- ACTION ITEM
Extend the passage on financial advisors and how they choose investments for clients, picking up after its final sentence.

- EXERCISE PASSAGE
[Start of section]

The reality is, they don't understand how to grow your money any better than you do. And not only don't they understand, they just don't have the time. They're very busy bringing on new business; so busy, in fact, they don't have the time to really look at what's best for their clients based on their own research. So they use independent rating companies or the Morningstar Style Box, or a 3-5 year on-line view of fund performance as a substitute for real research.

If not, they'll use some sort of software, which is what I call "rear-window-basis software." And if you've ever sat down with a financial advisor, they ask your age, and then in about one minute, somehow they know the exact split to recommend. In 60 seconds or less, the financial advisor will say, "Oh, you need to be in a 60/40 split - split 60% in cash, 40% in bonds."

It takes more than a minute to figure out what is best for a client. There are hopes, there are dreams, there are risks, there are rewards, and there is no way some computer software program can kick out a number to tell me what's best for my client. Just to be clear, this software is ridiculous. It's silly. A software program that knows what's best? Absurd.

But again, it's simple, it's easy, and the financial advisor can push the responsibility off on the rating company or the software they use. Now, I'm not saying whether financial advisors are good people or bad people, I'm simply pointing out that these advisors don't really know how to grow money. Again, it's because of what they're paid to do. They're salespeople. They're not doing deep-value security analysis.

Here's the ultimate silliness: Not having time, the advisors probably do the best they can. So they look to the mutual fund companies and ask, "Hey, what should our clients buy?"

I'm not sure we should be looking to fund companies to ask them what we should buy. It seems like Little Red Riding Hood asking the wolf, "Hey, where do I go for a really good meal?" And she gets there and finds out, of course, that she's the meal. You really should use an objective, unbiased point of view to help with that.

[End of section]

- DATA SEGMENT
[Start of section]

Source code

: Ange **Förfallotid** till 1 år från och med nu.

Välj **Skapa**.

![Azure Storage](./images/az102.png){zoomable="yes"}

[End of section]

- OUTPUT OF THE EXERCISE
There is another thing that advisors do that is mistaken and horrible for your wealth. If you have an advisor from a publicly traded company, I can just about guarantee that you were told to do this. It's called rebalancing. Rebalancing is typically done at the end of the year. If one of the sectors grew a lot and the others didn't, some of the winnings from that sector are put into the sector that didn't grow that well. What's crazy about this is that that's predicting. You're predicting that the bad sectors or investment will start doing well. I mean, you have to be predicting, or you wouldn't put that extra money in the downturning investments you have.

Predicting is really dangerous. It's also dumb. Think of it: it's 1986, and you put 4% of your portfolio into a company called Microsoft. This grows and grows, and by 1996 it represents 70% of your portfolio. Your portfolio, because you had that huge gainer, has grown way, way faster than the S&P. So your financial advisor says, "Wow, no, that is growing way too fast for you. That is making way too much money for you. We've got to pull the reins in on this. That's getting risky." Only it's not. If you put 4% in an investment and this grows over 10 years and represents 50% or your investment, it's okay. In one sense, you only risk that 4%.

Rebalancing is very dangerous, as this limits your winners and promotes your losers. You can never hit the big numbers if you keep selling your winners like rebalancing would do. So if your financial advisor has suggested rebalancing, you should seriously consider moving somewhere else. I've never met or read about someone that uses rebalancing who's wildly successful in growing and protecting their funds; the ones with mediocre-to-poor returns? I've met plenty of them who do rebalancing.

So why do financial advisors suggest rebalancing? Good question. It must be so they can look like they are working for that 1% you are paying them to grow your money slightly worse than the unmanaged S&P 500 index.

How I can prove most advisors don't know how to grow your money? Go pull up a list of your stock market returns since you started investing and compare them with the returns of the S&P 500 during the same time period. About 99% of you will notice that the unmanaged S&P500 has outperformed.

Relinquishing control of your financial future to a sales person, even one you like, does not work. Look at what has happened to the share price of those institutions. They have not grown their clients' money in a decade.(Ronald Peck)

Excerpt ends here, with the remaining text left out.